- What you will do -
Give back, exactly and with nothing added, the lines that run from the one containing "286 303 37.34" to the final line below.

·····

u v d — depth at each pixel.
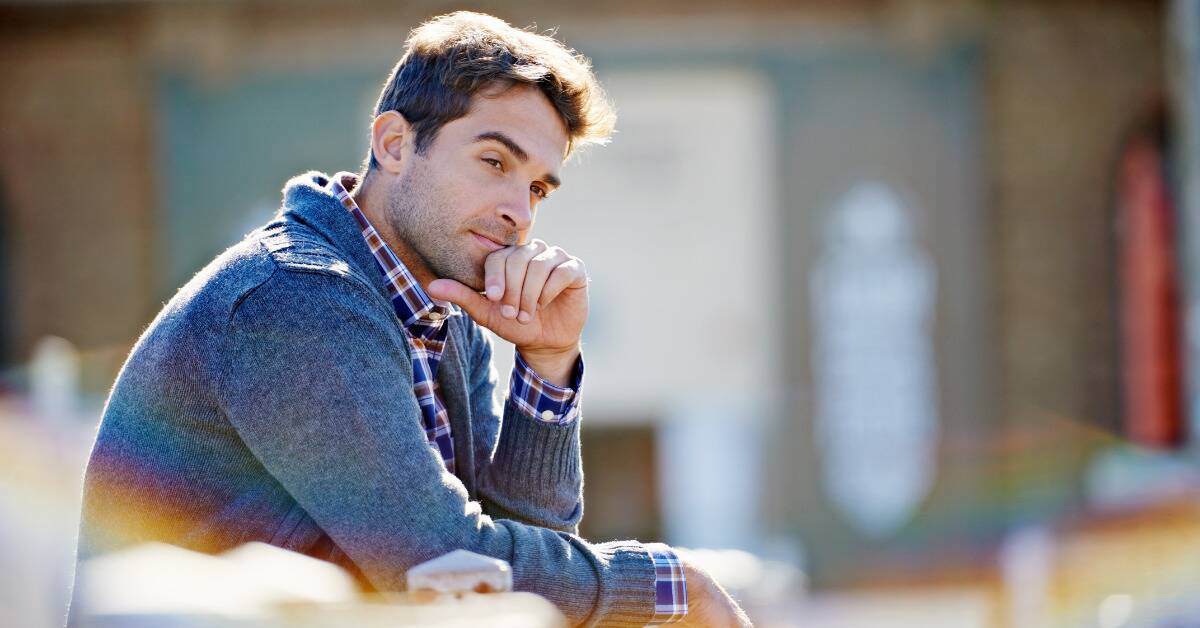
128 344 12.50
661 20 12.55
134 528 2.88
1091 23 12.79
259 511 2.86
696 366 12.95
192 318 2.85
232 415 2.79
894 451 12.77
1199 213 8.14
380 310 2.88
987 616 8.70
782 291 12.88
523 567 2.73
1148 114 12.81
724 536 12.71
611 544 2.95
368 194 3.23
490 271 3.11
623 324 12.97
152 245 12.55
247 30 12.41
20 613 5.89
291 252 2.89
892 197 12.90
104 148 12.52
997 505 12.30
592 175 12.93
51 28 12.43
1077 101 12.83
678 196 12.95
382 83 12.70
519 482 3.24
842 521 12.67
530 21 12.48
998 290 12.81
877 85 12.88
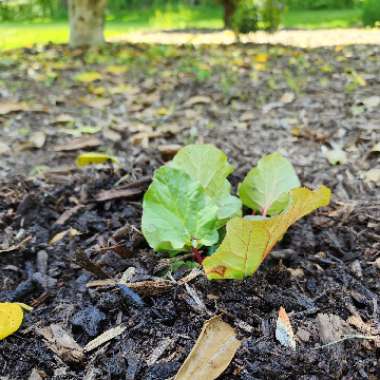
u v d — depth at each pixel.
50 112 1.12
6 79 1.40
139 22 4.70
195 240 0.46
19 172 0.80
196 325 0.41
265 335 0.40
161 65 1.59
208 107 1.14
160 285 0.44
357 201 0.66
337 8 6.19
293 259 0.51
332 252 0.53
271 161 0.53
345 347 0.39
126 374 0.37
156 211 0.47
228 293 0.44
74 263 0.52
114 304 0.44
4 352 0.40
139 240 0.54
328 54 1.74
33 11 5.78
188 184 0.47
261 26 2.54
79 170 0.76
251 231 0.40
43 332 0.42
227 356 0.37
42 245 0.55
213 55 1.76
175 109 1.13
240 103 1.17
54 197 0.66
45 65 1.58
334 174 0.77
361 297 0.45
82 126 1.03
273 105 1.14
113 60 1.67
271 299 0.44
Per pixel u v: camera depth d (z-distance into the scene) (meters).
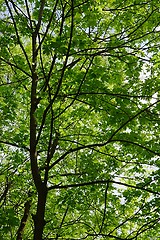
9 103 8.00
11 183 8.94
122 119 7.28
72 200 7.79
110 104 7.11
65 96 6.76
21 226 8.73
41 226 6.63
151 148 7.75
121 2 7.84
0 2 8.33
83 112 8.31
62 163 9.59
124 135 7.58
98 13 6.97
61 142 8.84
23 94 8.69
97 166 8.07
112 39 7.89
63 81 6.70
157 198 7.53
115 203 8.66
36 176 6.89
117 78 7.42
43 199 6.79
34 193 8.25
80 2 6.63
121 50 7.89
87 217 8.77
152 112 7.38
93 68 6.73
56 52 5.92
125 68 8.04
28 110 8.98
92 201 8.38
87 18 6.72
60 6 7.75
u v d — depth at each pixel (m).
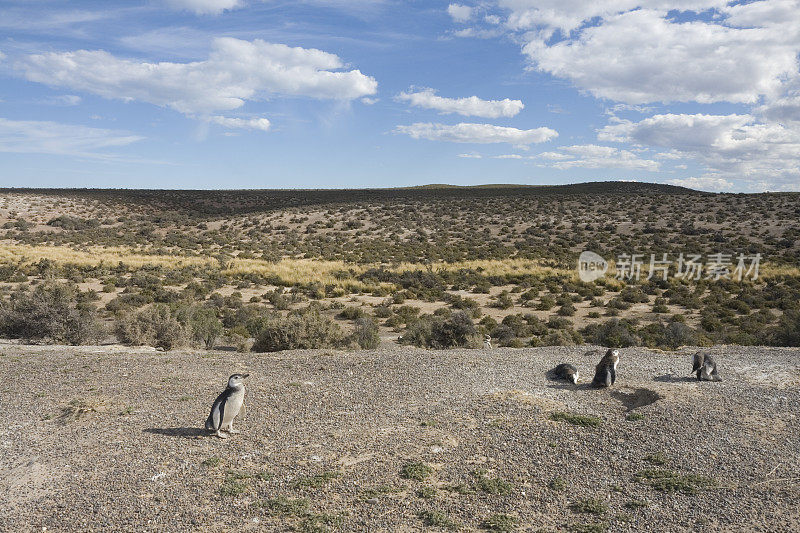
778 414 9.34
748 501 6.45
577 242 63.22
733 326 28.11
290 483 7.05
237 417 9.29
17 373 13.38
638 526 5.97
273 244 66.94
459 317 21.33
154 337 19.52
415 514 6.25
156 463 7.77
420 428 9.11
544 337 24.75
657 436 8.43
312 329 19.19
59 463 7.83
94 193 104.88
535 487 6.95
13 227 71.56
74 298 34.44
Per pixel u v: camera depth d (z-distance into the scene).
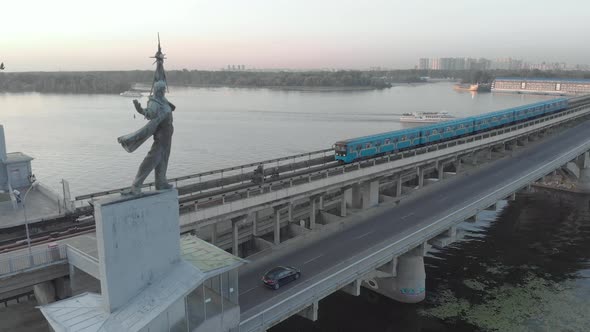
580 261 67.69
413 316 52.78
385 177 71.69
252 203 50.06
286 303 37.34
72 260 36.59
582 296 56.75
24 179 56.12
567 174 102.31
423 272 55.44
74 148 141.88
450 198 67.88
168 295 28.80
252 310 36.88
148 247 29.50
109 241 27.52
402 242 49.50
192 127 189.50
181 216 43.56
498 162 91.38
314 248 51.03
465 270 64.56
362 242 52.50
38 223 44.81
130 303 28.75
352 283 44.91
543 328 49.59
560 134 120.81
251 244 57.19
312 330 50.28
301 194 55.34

·····

- Problem solution -
286 303 37.34
72 260 36.59
582 296 56.75
24 179 56.12
567 174 102.31
423 272 55.44
74 148 141.88
450 198 67.88
168 295 28.80
252 310 36.88
148 247 29.50
109 241 27.52
402 242 49.50
192 127 189.50
181 216 43.56
498 162 91.38
314 248 51.03
465 270 64.56
362 242 52.50
38 223 44.81
130 303 28.75
352 283 44.91
543 328 49.59
560 134 120.81
251 244 57.19
312 330 50.28
301 194 55.34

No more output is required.